On Tuesday we tell stories about how the Monday stories got written down. Here is where scriptural and historical knowledge come in. We need to tell our listeners that these stories did not just drop out of heaven. They are the products of human authors, living in historical times, and those historical times shaped the way the stories have been written. How did the book of Genesis get written? Who wrote it, when did they write it, where did they write it, why did they write it?

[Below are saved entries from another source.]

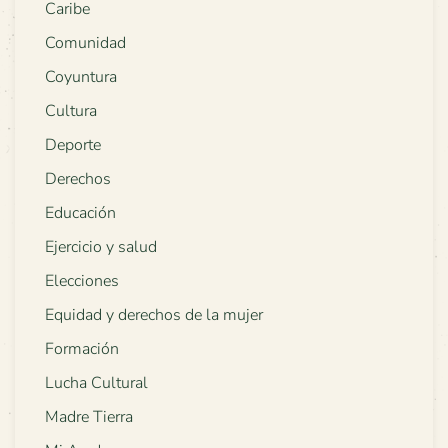
Caribe
Comunidad
Coyuntura
Cultura
Deporte
Derechos
Educación
Ejercicio y salud
Elecciones
Equidad y derechos de la mujer
Formación
Lucha Cultural
Madre Tierra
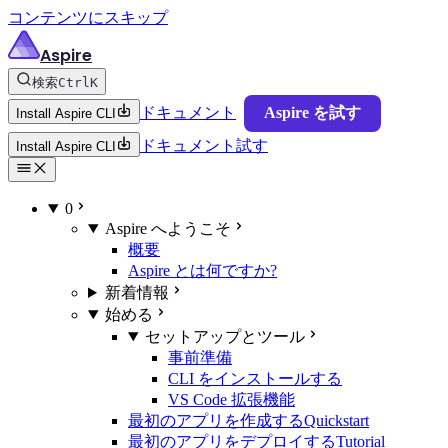
コンテンツにスキップ
Aspire
検索
Ctrl
K
ドキュメント
Aspire を試す
Install Aspire CLI
ドキュメント
試す
Install Aspire CLI
0
Aspire へようこそ
概要
Aspire とは何ですか?
新着情報
始める
セットアップとツール
事前準備
CLI をインストールする
VS Code 拡張機能
最初のアプリを作成する
Quickstart
最初のアプリをデプロイする
Tutorial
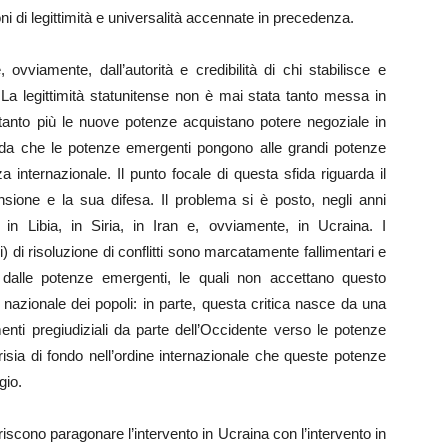
ni di legittimità e universalità accennate in precedenza.
 ovviamente, dall’autorità e credibilità di chi stabilisce e
. La legittimità statunitense non è mai stata tanto messa in
tanto più le nuove potenze acquistano potere negoziale in
fida che le potenze emergenti pongono alle grandi potenze
za internazionale. Il punto focale di questa sfida riguarda il
nsione e la sua difesa. Il problema si è posto, negli anni
le in Libia, in Siria, in Iran e, ovviamente, in Ucraina. I
i risoluzione di conflitti sono marcatamente fallimentari e
 dalle potenze emergenti, le quali non accettano questo
nazionale dei popoli: in parte, questa critica nasce da una
menti pregiudiziali da parte dell’Occidente verso le potenze
isia di fondo nell’ordine internazionale che queste potenze
gio.
eriscono paragonare l’intervento in Ucraina con l’intervento in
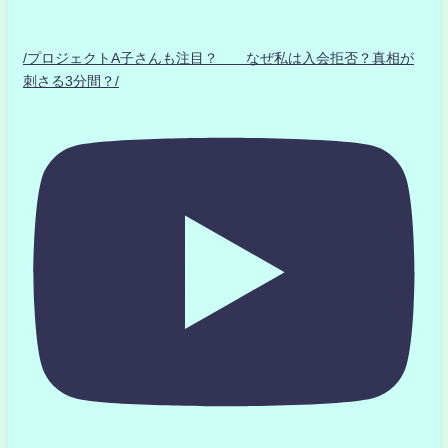
/プロジェクトA子さんも注目？ なぜ私は入会拒否？真相が
刺さる3分間？/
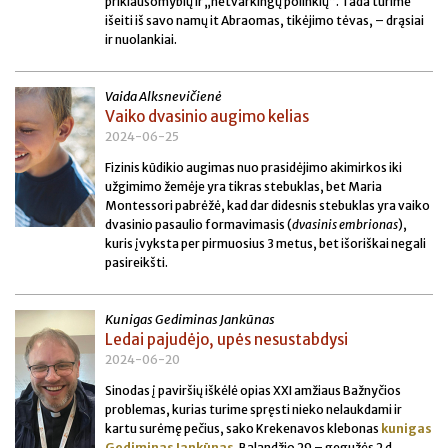
priklausomybių ir „netvarkingų polinkių“. Tada turime
išeiti iš savo namų it Abraomas, tikėjimo tėvas, – drąsiai
ir nuolankiai.
Vaida Alksnevičienė
Vaiko dvasinio augimo kelias
2024-06-25
Fizinis kūdikio augimas nuo prasidėjimo akimirkos iki
užgimimo žemėje yra tikras stebuklas, bet Maria
Montessori pabrėžė, kad dar didesnis stebuklas yra vaiko
dvasinio pasaulio formavimasis (
dvasinis embrionas
),
kuris įvyksta per pirmuosius 3 metus, bet išoriškai negali
pasireikšti.
Kunigas Gediminas Jankūnas
Ledai pajudėjo, upės nesustabdysi
2024-06-20
Sinodas į paviršių iškėlė opias XXI amžiaus Bažnyčios
problemas, kurias turime spręsti nieko nelaukdami ir
kartu surėmę pečius, sako Krekenavos klebonas
kunigas
Gediminas Jankūnas
. Balandžio 29 – gegužės 2 d.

Obviously, this Tuesday work will be different when we are talking with second-graders than when we are talking with seniors in college. But the basic structure will be the same: we will be helping the listeners to think critically about the origins of the stories that shape our faith.

Wednesday

On Wednesday we tell stories from what we call the New Testament. The stories need not be limited to the Gospels and Acts. They could include the writings of Paul, or the book of Revelation. Once again, we may simply have to read the passages out loud and then talk about what we have read. We simply let the Scriptures speak to us. We ask the students what the passage says to them.

Thursday

On Thursday we look at how the New Testament stories came into being. We share present knowledge about who wrote the Gospels, when and where they were written, and why they were written. Once again, we need to share what the scripture people and historians and theologians have already worked out for us. Our faith is not just for children. But children need to be introduced to the processes of thinking critically about their sacred writings.

Friday

On Friday we tell stories about how Christians have lived and what they have done in the centuries since the time of Jesus. We need to talk about Constantine, and Thomas Aquinas, and Martin Luther, and Georg Hegel and Sts. John XXIII and John Paul II. We Christians need to know our story as a people, and not just the story of Jesus.

Saturday

On Saturday we tell stories about the bad things we Christians have done. We need to know that we have been a sinful people, and we need to own up to our history. Forced conversions, the atrocities committed during the Crusades, the religious wars of the 1500s and 1600s, colonialism, slavery, and some of the ways we Christians have made peace with violence in our own time--we need to know and reflect on all these parts of our story. Not knowing them will allow us to repeat them.

Sunday

On Sunday we look at how we Christians relate to other religions of our time. We examine Islam, or Buddhism, or secularism. I call secularism a religion because religion is one's picture of the world. If I see the world as a result of blind evolution, the result of random chance and without meaning, I will live my life out of that view. I may very well act in morally admirable ways on an individual level, often in ways more admirable than my fellow Christians, but my secularism does not offer me a reason to avoid the kinds of human and environmental destruction that capitalist societies make peace with so easily.

Monday again

On Monday we begin the pattern again. Old Testament, study about the Old Testament, New Testament, study about the New Testament, church history, church sinfulness, and Church in the midst of today's world.


The Seven-day Pattern

Obviously we cannot do religious instruction seven days a week. We treat a series of meetings as though they were in seven-day sets. Week one would be Monday, week two Tuesday, and so on. Do that twice and you have a fourteen week semester. Do that over and over again and hopefully both students and teacher will continually deepen their knowledge of the Bible and our history. The result will be a combination of novelty and predictability. Each meeting will offer the promise of new development, along with a sense of direction--we are going somewhere, we are making progress. The enterprise is good.